Imagine we’re sitting down together two years from now, looking back at your company’s last 24 months. What specific accomplishments would have to happen for you to be happy with your progress?

The specific accomplishments that would have to happen for me to be happy with my progress are to continue to generate healthy financial returns with zero defaults on our loans as we have a responsibility to our investors, continue to scale our global reach responsibly and further incorporate and educate our clients with respect to genuine sustainability practices and implementation.

You are a person of enormous influence. If you could inspire a movement that would bring the most amount of good to the most amount of people, what would that be? You never know what your idea can trigger. :-)
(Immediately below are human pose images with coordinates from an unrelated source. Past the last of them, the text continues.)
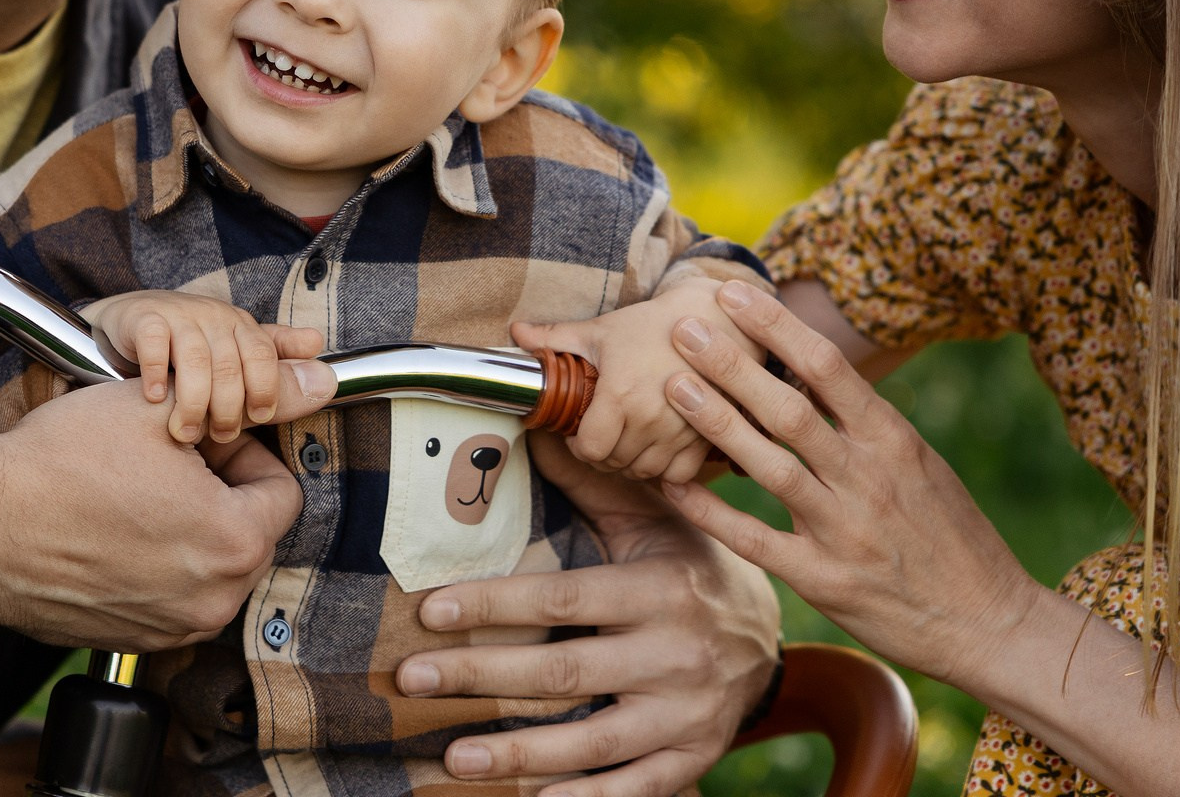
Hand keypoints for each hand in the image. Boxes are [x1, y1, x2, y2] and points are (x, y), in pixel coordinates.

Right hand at [0, 364, 335, 649]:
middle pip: (249, 531)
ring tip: (132, 492)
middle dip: (219, 492)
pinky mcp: (130, 641)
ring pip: (209, 564)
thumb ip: (243, 401)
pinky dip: (152, 564)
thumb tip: (312, 384)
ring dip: (186, 527)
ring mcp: (169, 630)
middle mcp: (211, 601)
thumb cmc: (58, 463)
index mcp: (234, 544)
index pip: (283, 490)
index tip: (202, 439)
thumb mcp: (159, 408)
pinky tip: (109, 529)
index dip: (244, 452)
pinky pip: (168, 595)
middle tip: (164, 460)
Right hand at [82, 290, 324, 443]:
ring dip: (192, 402)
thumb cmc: (191, 347)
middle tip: (219, 436)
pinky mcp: (144, 318)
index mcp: (242, 326)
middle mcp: (215, 316)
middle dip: (228, 408)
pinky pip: (155, 343)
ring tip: (186, 433)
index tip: (259, 417)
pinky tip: (153, 399)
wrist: (130, 320)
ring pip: (196, 360)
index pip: (265, 356)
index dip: (266, 388)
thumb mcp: (237, 358)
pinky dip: (155, 375)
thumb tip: (328, 377)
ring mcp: (180, 315)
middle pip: (231, 365)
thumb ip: (277, 369)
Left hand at [392, 431, 781, 796]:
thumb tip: (531, 419)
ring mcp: (685, 715)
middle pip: (564, 672)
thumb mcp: (650, 518)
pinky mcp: (691, 759)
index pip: (563, 598)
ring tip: (452, 757)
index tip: (430, 610)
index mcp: (660, 589)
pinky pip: (634, 789)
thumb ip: (590, 481)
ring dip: (518, 755)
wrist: (767, 632)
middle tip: (411, 678)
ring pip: (593, 741)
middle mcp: (676, 654)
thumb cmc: (686, 563)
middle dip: (481, 675)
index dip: (495, 605)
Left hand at [514, 280, 756, 483]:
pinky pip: (677, 475)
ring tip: (626, 440)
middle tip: (601, 433)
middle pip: (614, 463)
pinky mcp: (704, 439)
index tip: (578, 432)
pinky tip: (656, 448)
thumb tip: (514, 333)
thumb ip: (554, 338)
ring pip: (643, 471)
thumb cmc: (649, 326)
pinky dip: (664, 469)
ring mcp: (680, 431)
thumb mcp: (600, 330)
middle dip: (601, 453)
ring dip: (629, 462)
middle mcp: (650, 418)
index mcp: (619, 394)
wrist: (709, 322)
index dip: (577, 445)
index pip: (588, 449)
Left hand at [658, 280, 1036, 687]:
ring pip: (770, 466)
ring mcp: (843, 531)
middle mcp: (868, 479)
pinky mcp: (822, 580)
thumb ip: (865, 423)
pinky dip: (710, 510)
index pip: (827, 366)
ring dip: (717, 423)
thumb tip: (807, 369)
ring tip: (672, 386)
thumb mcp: (919, 465)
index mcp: (893, 441)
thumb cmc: (950, 536)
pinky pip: (754, 539)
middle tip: (683, 327)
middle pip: (789, 409)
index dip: (775, 325)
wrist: (988, 622)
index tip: (733, 292)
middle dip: (732, 363)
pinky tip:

My father’s catchphrase used to be “We love you.” I always found it amusing when he could be standing all by himself with no one around and yet he would still use the collective “we.” I believe there is value in a collective mindset.

The words I share with my kids every day that have the greatest utilitarianism are (i) learn something new, (ii) have fun and (iii) make someone smile every day. By smiling you are taking positive action, and anyone can do it. A smile — a basic act of kindness brings warmth to one’s heart when received, it’s free and really does make the world a better place as it perpetuates happiness and love. It doesn’t take a superhero with a cape to effect change, small gestures such as a smile can create big ripples.

How can our readers further follow your work or your company online?

You can learn more about our work on our website, https://almastone.com/, and sometimes I share my musings on LinkedIn. My latest personal endeavor in collaboration with my eldest daughter who’s in high school is writing a series of children’s books to be released in 2024. In our rapidly changing world where the Internet and social media exert a profound influence, it is important we root the next generation in timeless and enduring fundamental values of accountability, responsibility and moral strength.